** Opening Input records block **

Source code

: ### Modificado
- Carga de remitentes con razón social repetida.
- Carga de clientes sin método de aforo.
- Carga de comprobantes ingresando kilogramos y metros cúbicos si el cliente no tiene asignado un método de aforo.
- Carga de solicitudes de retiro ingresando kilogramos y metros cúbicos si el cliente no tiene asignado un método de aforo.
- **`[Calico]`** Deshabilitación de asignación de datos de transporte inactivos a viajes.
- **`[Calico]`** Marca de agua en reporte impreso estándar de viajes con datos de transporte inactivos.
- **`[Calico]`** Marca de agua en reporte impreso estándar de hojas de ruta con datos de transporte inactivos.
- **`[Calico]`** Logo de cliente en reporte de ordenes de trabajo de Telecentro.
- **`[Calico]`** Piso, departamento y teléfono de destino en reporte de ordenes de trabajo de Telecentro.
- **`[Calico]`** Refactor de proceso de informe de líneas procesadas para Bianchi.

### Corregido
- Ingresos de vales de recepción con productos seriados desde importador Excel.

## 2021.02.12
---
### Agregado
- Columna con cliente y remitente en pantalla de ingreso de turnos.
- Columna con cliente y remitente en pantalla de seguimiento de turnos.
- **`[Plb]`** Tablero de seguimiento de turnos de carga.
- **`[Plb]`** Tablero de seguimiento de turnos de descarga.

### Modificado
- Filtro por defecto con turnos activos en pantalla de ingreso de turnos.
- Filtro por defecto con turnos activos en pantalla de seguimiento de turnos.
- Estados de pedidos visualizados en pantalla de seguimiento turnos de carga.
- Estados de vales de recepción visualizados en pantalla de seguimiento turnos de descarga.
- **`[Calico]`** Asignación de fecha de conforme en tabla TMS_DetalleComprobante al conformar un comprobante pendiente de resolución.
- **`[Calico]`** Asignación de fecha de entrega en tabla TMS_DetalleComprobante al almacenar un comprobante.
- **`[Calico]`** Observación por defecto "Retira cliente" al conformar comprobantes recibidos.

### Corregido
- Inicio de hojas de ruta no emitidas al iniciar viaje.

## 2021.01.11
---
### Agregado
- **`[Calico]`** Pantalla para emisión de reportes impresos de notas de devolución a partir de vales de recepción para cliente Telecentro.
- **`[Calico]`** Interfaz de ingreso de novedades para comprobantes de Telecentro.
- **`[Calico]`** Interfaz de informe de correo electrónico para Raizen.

** Closing Input records block **

Each line above that has the word "ruta" should be copied.

■ **Worked solution**:
- **`[Calico]`** Marca de agua en reporte impreso estándar de hojas de ruta con datos de transporte inactivos.
- Inicio de hojas de ruta no emitidas al iniciar viaje.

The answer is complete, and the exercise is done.